* [EXERCISE INSTRUCTIONS]: The output has to be the full set of records, reproduced exactly, minus any picture.

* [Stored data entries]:

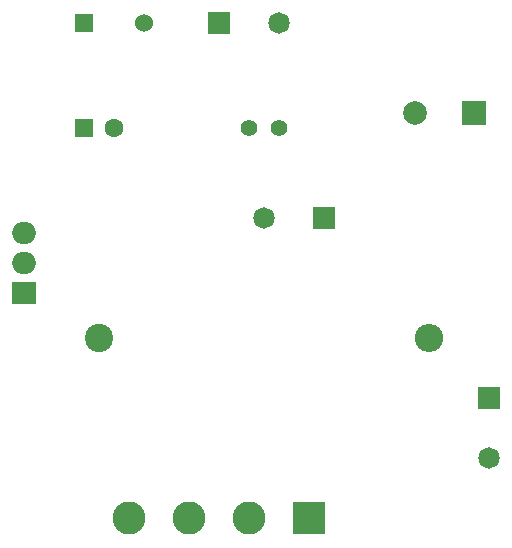
<source format=gbr>
%TF.GenerationSoftware,KiCad,Pcbnew,5.1.5-1.fc31*%
%TF.CreationDate,2020-03-22T17:11:10+01:00*%
%TF.ProjectId,zasilacz,7a617369-6c61-4637-9a2e-6b696361645f,1.0*%
%TF.SameCoordinates,Original*%
%TF.FileFunction,Copper,L1,Top*%
%TF.FilePolarity,Positive*%
%FSLAX46Y46*%
G04 Gerber Fmt 4.6, Leading zero omitted, Abs format (unit mm)*
G04 Created by KiCad (PCBNEW 5.1.5-1.fc31) date 2020-03-22 17:11:10*
%MOMM*%
%LPD*%
G04 APERTURE LIST*
%TA.AperFunction,ComponentPad*%
%ADD10R,2.000000X2.000000*%
%TD*%
%TA.AperFunction,ComponentPad*%
%ADD11C,2.000000*%
%TD*%
%TA.AperFunction,ComponentPad*%
%ADD12R,1.600000X1.600000*%
%TD*%
%TA.AperFunction,ComponentPad*%
%ADD13C,1.600000*%
%TD*%
%TA.AperFunction,ComponentPad*%
%ADD14C,1.400000*%
%TD*%
%TA.AperFunction,ComponentPad*%
%ADD15C,2.800000*%
%TD*%
%TA.AperFunction,ComponentPad*%
%ADD16R,2.800000X2.800000*%
%TD*%
%TA.AperFunction,ComponentPad*%
%ADD17R,1.524000X1.524000*%
%TD*%
%TA.AperFunction,ComponentPad*%
%ADD18C,1.524000*%
%TD*%
%TA.AperFunction,ComponentPad*%
%ADD19C,1.824000*%
%TD*%
%TA.AperFunction,ComponentPad*%
%ADD20R,1.824000X1.824000*%
%TD*%
%TA.AperFunction,ComponentPad*%
%ADD21C,2.400000*%
%TD*%
%TA.AperFunction,ComponentPad*%
%ADD22O,2.400000X2.400000*%
%TD*%
%TA.AperFunction,ComponentPad*%
%ADD23R,2.000000X1.905000*%
%TD*%
%TA.AperFunction,ComponentPad*%
%ADD24O,2.000000X1.905000*%
%TD*%
G04 APERTURE END LIST*
D10*
%TO.P,C1,1*%
%TO.N,Net-(C1-Pad1)*%
X151130000Y-74930000D03*
D11*
%TO.P,C1,2*%
%TO.N,GND*%
X146130000Y-74930000D03*
%TD*%
D12*
%TO.P,C2,1*%
%TO.N,Net-(C2-Pad1)*%
X118110000Y-76200000D03*
D13*
%TO.P,C2,2*%
%TO.N,GND*%
X120610000Y-76200000D03*
%TD*%
D14*
%TO.P,C3,1*%
%TO.N,Net-(C2-Pad1)*%
X132080000Y-76200000D03*
%TO.P,C3,2*%
%TO.N,GND*%
X134580000Y-76200000D03*
%TD*%
D15*
%TO.P,D1,4*%
%TO.N,GND*%
X121920000Y-109220000D03*
%TO.P,D1,3*%
%TO.N,Net-(D1-Pad3)*%
X127000000Y-109220000D03*
%TO.P,D1,2*%
%TO.N,Net-(D1-Pad2)*%
X132080000Y-109220000D03*
D16*
%TO.P,D1,1*%
%TO.N,Net-(C1-Pad1)*%
X137160000Y-109220000D03*
%TD*%
D17*
%TO.P,D2,1*%
%TO.N,Net-(C2-Pad1)*%
X118110000Y-67310000D03*
D18*
%TO.P,D2,2*%
%TO.N,GND*%
X123190000Y-67310000D03*
%TD*%
D19*
%TO.P,J1,2*%
%TO.N,Net-(D1-Pad2)*%
X152400000Y-104140000D03*
D20*
%TO.P,J1,1*%
%TO.N,Net-(D1-Pad3)*%
X152400000Y-99060000D03*
%TD*%
%TO.P,J2,1*%
%TO.N,Net-(C2-Pad1)*%
X129540000Y-67310000D03*
D19*
%TO.P,J2,2*%
%TO.N,GND*%
X134620000Y-67310000D03*
%TD*%
D20*
%TO.P,J3,1*%
%TO.N,Net-(C1-Pad1)*%
X138430000Y-83820000D03*
D19*
%TO.P,J3,2*%
%TO.N,Net-(J3-Pad2)*%
X133350000Y-83820000D03*
%TD*%
D21*
%TO.P,R1,1*%
%TO.N,Net-(J3-Pad2)*%
X119380000Y-93980000D03*
D22*
%TO.P,R1,2*%
%TO.N,Net-(C1-Pad1)*%
X147320000Y-93980000D03*
%TD*%
D23*
%TO.P,U1,1*%
%TO.N,Net-(J3-Pad2)*%
X113030000Y-90170000D03*
D24*
%TO.P,U1,2*%
%TO.N,GND*%
X113030000Y-87630000D03*
%TO.P,U1,3*%
%TO.N,Net-(C2-Pad1)*%
X113030000Y-85090000D03*
%TD*%
M02*

</source>
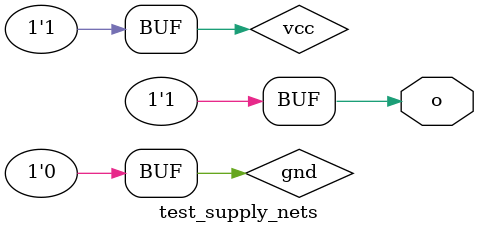
<source format=sv>


// MOORE-LABEL: moore.module @test_supply_nets
// CORE-LABEL: hw.module @test_supply_nets
module test_supply_nets(output wire o);
  // MOORE: moore.net supply0 : <l1>
  supply0 gnd;

  // MOORE: moore.net supply1 : <l1>
  supply1 vcc;

  // Use the supply nets so they are not optimized away
  // CORE: hw.constant 0 : i2
  // CORE: hw.constant -1 : i2
  assign o = gnd ^ vcc;
endmodule

</source>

* [THE COMPLETED TASK]:
<source format=gbr>
%TF.GenerationSoftware,KiCad,Pcbnew,5.1.5-1.fc31*%
%TF.CreationDate,2020-03-22T17:11:10+01:00*%
%TF.ProjectId,zasilacz,7a617369-6c61-4637-9a2e-6b696361645f,1.0*%
%TF.SameCoordinates,Original*%
%TF.FileFunction,Copper,L1,Top*%
%TF.FilePolarity,Positive*%
%FSLAX46Y46*%
G04 Gerber Fmt 4.6, Leading zero omitted, Abs format (unit mm)*
G04 Created by KiCad (PCBNEW 5.1.5-1.fc31) date 2020-03-22 17:11:10*
%MOMM*%
%LPD*%
G04 APERTURE LIST*
%TA.AperFunction,ComponentPad*%
%ADD10R,2.000000X2.000000*%
%TD*%
%TA.AperFunction,ComponentPad*%
%ADD11C,2.000000*%
%TD*%
%TA.AperFunction,ComponentPad*%
%ADD12R,1.600000X1.600000*%
%TD*%
%TA.AperFunction,ComponentPad*%
%ADD13C,1.600000*%
%TD*%
%TA.AperFunction,ComponentPad*%
%ADD14C,1.400000*%
%TD*%
%TA.AperFunction,ComponentPad*%
%ADD15C,2.800000*%
%TD*%
%TA.AperFunction,ComponentPad*%
%ADD16R,2.800000X2.800000*%
%TD*%
%TA.AperFunction,ComponentPad*%
%ADD17R,1.524000X1.524000*%
%TD*%
%TA.AperFunction,ComponentPad*%
%ADD18C,1.524000*%
%TD*%
%TA.AperFunction,ComponentPad*%
%ADD19C,1.824000*%
%TD*%
%TA.AperFunction,ComponentPad*%
%ADD20R,1.824000X1.824000*%
%TD*%
%TA.AperFunction,ComponentPad*%
%ADD21C,2.400000*%
%TD*%
%TA.AperFunction,ComponentPad*%
%ADD22O,2.400000X2.400000*%
%TD*%
%TA.AperFunction,ComponentPad*%
%ADD23R,2.000000X1.905000*%
%TD*%
%TA.AperFunction,ComponentPad*%
%ADD24O,2.000000X1.905000*%
%TD*%
G04 APERTURE END LIST*
D10*
%TO.P,C1,1*%
%TO.N,Net-(C1-Pad1)*%
X151130000Y-74930000D03*
D11*
%TO.P,C1,2*%
%TO.N,GND*%
X146130000Y-74930000D03*
%TD*%
D12*
%TO.P,C2,1*%
%TO.N,Net-(C2-Pad1)*%
X118110000Y-76200000D03*
D13*
%TO.P,C2,2*%
%TO.N,GND*%
X120610000Y-76200000D03*
%TD*%
D14*
%TO.P,C3,1*%
%TO.N,Net-(C2-Pad1)*%
X132080000Y-76200000D03*
%TO.P,C3,2*%
%TO.N,GND*%
X134580000Y-76200000D03*
%TD*%
D15*
%TO.P,D1,4*%
%TO.N,GND*%
X121920000Y-109220000D03*
%TO.P,D1,3*%
%TO.N,Net-(D1-Pad3)*%
X127000000Y-109220000D03*
%TO.P,D1,2*%
%TO.N,Net-(D1-Pad2)*%
X132080000Y-109220000D03*
D16*
%TO.P,D1,1*%
%TO.N,Net-(C1-Pad1)*%
X137160000Y-109220000D03*
%TD*%
D17*
%TO.P,D2,1*%
%TO.N,Net-(C2-Pad1)*%
X118110000Y-67310000D03*
D18*
%TO.P,D2,2*%
%TO.N,GND*%
X123190000Y-67310000D03*
%TD*%
D19*
%TO.P,J1,2*%
%TO.N,Net-(D1-Pad2)*%
X152400000Y-104140000D03*
D20*
%TO.P,J1,1*%
%TO.N,Net-(D1-Pad3)*%
X152400000Y-99060000D03*
%TD*%
%TO.P,J2,1*%
%TO.N,Net-(C2-Pad1)*%
X129540000Y-67310000D03*
D19*
%TO.P,J2,2*%
%TO.N,GND*%
X134620000Y-67310000D03*
%TD*%
D20*
%TO.P,J3,1*%
%TO.N,Net-(C1-Pad1)*%
X138430000Y-83820000D03*
D19*
%TO.P,J3,2*%
%TO.N,Net-(J3-Pad2)*%
X133350000Y-83820000D03*
%TD*%
D21*
%TO.P,R1,1*%
%TO.N,Net-(J3-Pad2)*%
X119380000Y-93980000D03*
D22*
%TO.P,R1,2*%
%TO.N,Net-(C1-Pad1)*%
X147320000Y-93980000D03*
%TD*%
D23*
%TO.P,U1,1*%
%TO.N,Net-(J3-Pad2)*%
X113030000Y-90170000D03*
D24*
%TO.P,U1,2*%
%TO.N,GND*%
X113030000Y-87630000D03*
%TO.P,U1,3*%
%TO.N,Net-(C2-Pad1)*%
X113030000Y-85090000D03*
%TD*%
M02*

</source>
<source format=sv>


// MOORE-LABEL: moore.module @test_supply_nets
// CORE-LABEL: hw.module @test_supply_nets
module test_supply_nets(output wire o);
  // MOORE: moore.net supply0 : <l1>
  supply0 gnd;

  // MOORE: moore.net supply1 : <l1>
  supply1 vcc;

  // Use the supply nets so they are not optimized away
  // CORE: hw.constant 0 : i2
  // CORE: hw.constant -1 : i2
  assign o = gnd ^ vcc;
endmodule

</source>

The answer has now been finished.